Making Pizza a Vegetable: U.S. schools serve questionable food



In case you weren't aware, you can eat a few slices of pizza and a couple of orders of fries and reach your daily requirement of vegetables!

Of course, I kid, although it's really not a laughing matter.

Earlier this year the U.S. Department of Agriculture proposed guidelines that would limit the use of potatoes in school lunches, as well as require a serving of tomato paste to be one-half cup in order to count as a serving of vegetables.

Since a slice of pizza has less than that, it would therefore NOT qualify as a vegetable, the way it does now.

Well, since U.S. Congress appears to have few more pressing concerns, they decided to invest their time nixing the proposed changes, and will continue to allow two tablespoons of tomato paste to count as a vegetable, and potatoes to be served with abandon.

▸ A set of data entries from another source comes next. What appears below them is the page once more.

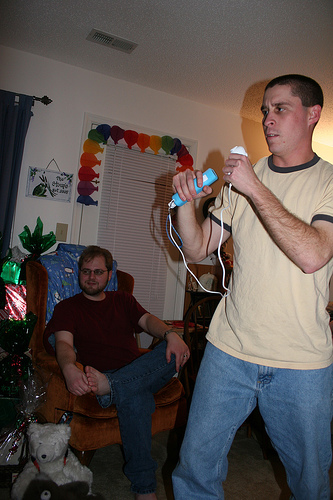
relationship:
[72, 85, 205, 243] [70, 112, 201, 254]
window has blinds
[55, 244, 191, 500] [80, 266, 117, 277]
man wears glasses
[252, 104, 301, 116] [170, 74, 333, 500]
eye of man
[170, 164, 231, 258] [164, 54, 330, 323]
hand of person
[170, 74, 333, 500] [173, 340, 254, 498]
man has leg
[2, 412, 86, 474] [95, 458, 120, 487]
bear sitting on floor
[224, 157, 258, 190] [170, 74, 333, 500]
hand of man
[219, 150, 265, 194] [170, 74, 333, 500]
hand of man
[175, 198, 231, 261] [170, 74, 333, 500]
arm of a man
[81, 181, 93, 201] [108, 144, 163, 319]
balloon over window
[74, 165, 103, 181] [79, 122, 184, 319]
balloon over window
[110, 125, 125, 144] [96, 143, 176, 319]
balloon over window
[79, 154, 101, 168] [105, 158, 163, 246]
balloon over window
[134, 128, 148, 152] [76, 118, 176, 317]
balloon over window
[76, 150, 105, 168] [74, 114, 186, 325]
paper balloon over window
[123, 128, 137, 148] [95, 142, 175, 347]
paper balloon over window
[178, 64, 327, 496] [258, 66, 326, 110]
man has hair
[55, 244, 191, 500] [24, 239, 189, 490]
man sitting on chair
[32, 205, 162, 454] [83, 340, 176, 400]
man has leg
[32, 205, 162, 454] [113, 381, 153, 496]
man has leg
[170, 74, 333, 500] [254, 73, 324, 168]
man has head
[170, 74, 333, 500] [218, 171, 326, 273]
man has arm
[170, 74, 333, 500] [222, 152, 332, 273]
man has arm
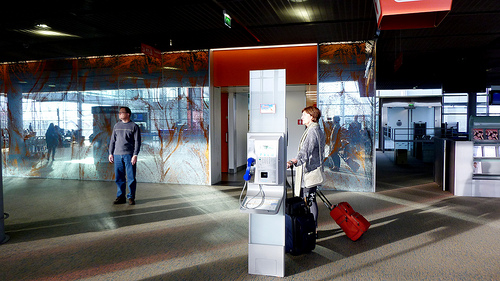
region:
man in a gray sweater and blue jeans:
[106, 104, 141, 206]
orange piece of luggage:
[313, 183, 371, 242]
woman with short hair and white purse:
[285, 102, 326, 245]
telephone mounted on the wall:
[238, 132, 287, 214]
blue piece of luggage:
[283, 195, 318, 256]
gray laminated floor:
[34, 221, 94, 259]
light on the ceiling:
[13, 18, 85, 44]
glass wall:
[3, 48, 211, 182]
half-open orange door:
[216, 83, 239, 175]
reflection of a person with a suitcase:
[327, 113, 359, 175]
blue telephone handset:
[240, 152, 262, 184]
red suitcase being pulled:
[317, 187, 381, 254]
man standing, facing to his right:
[102, 96, 174, 221]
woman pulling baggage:
[289, 101, 374, 270]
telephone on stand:
[232, 60, 299, 280]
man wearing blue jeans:
[96, 103, 159, 226]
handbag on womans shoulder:
[296, 160, 348, 190]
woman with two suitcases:
[290, 96, 397, 280]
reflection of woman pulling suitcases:
[327, 111, 352, 186]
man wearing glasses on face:
[105, 100, 150, 215]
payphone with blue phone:
[239, 120, 289, 212]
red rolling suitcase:
[321, 191, 391, 245]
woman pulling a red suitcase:
[294, 104, 389, 254]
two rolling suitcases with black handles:
[284, 158, 371, 263]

-- Presently, the tomato sauce on a slice of pizza qualifies as a serving of vegetables in school cafeterias; the USDA proposed guidelines that would have raised the amount of tomato sauce required to qualify as a vegetable, thereby removing pizza from the “vegetable” list -- but Congress vetoed them

-- Congress also vetoed provisions that would have limited the use of starchy vegetables (i.e. French fries) in school lunches

-- Food companies, including those that produce frozen pizzas for school lunches, and potato growers lobbied against the proposed changes

-- Manufacturers of sugar-laden processed foods pay "rebates" (aka "kickbacks") to food service companies that serve school districts across the United States, which likely contributes to their reliance on heavily processed foods like muffins, pizza, tater tots and flavoured milk in lieu of fresh produce

In an article published on La Vida Locavore, Ed Bruske revealed, possibly for the first time, that manufacturers of sugar-laden processed foods pay "rebates" (aka "kickbacks") to food service companies that serve school districts across the United States.

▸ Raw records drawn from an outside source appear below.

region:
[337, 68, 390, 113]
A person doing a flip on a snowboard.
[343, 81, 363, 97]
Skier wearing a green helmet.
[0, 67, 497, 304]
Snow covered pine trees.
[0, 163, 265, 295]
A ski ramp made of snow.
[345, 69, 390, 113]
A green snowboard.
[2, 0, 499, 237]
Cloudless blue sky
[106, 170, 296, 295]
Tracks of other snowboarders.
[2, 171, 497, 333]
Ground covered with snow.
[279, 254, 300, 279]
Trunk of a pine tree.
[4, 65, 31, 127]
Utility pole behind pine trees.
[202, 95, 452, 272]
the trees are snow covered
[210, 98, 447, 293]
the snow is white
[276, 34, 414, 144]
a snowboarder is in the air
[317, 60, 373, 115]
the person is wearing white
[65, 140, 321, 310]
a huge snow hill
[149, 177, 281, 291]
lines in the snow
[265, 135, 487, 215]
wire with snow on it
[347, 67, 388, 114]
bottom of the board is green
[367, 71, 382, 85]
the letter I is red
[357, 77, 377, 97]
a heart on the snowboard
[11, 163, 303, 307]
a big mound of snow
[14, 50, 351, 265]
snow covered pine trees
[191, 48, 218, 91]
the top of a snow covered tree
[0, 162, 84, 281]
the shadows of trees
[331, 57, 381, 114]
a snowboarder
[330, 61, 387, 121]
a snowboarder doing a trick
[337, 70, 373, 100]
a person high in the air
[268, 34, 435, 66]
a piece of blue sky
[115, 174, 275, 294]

Bruske obtained documents under The Freedom of Information Act that revealed more than 100 companies paid rebates to Chartwells, a food service management company hired by D.C. Public Schools. As you might suspect, the "rebates" present a conflict of interest that could prompt Chartwells to order food for your children based on the amount of rebate it will receive, versus the food's nutritional value.

The end result?

School lunches replete with heavily processed foods like muffins, pizza, tater tots and flavoured milk in lieu of fresh produce.

According to Bruske:

"Manufacturers pay rebates based on large volume purchases -- literally, cash for placing an order. Rebates are said to be worth billions of dollars to the nation's food industry, although manufacturers as well as the food service companies who feed millions of the nation's school children every day -- Chartwells, Sodexo and Aramark -- treat them as a closely-guarded secret.

The U.S. Department of Agriculture requires that food service companies engaged in "cost reimbursable" contracts with schools credit any rebates they receive to their school clients. For more than a year, attorneys for D.C. Public Schools refused to make public an itemized list of rebates collected by Chartwells, claiming the information constituted "trade secrets." The schools were overruled by Mayor Vincent Gray's legal counsel after I filed an administrative appeal.

John Carroll, an assistant New York State attorney general investigating rebating practices there, has said rebates pose "an inherent conflict of interest" in school feeding programs because they favour highly processed industrial foods. In cases where schools pay a food service company a flat rate to provide meals, the companies are not required to disclose the rebates they collect. In those cases,

Carroll recently told a U.S. Senate Panel, rebates tend to drive up the cost of food, cheating children out of nutrition they might otherwise have on their lunch trays.

Carroll also described cases where rebates discouraged the use of local farm products in school meals. Produce vendors can't afford to pay a rebate for local apples. But in at least one case, a produce distributor raised the prices of his goods so that he could pay a rebate to a food service company. A Homeland Security sub-committee in the U.S. Senate is investigating possible rebate fraud in contracts across the entire federal government."

Since U.S. federally subsidized school lunch programs are required to serve a certain number of vegetables, pizza and French fries will continue to be served as "vegetables" to school kids across the United States.

A handful of USDA provisions were vetoed by Congress, including standards that would not only have limited the use of starchy vegetables (including French fries) and changed the amount of tomato paste that counts as a vegetable, but also limit sodium and boost the use of whole grains in school lunches.

As you might suspect, food companies, including those that produce frozen pizzas for school lunches, and potato growers fought back, saying the USDA standards were too strict. Others argued that the changes would be too cost-prohibitive to schools already stretching their budgets. Unfortunately, what this means is that pizza and French fries will continue to be a staple found in most school cafeterias, which are already notorious for their heavy use of very low-quality processed foods.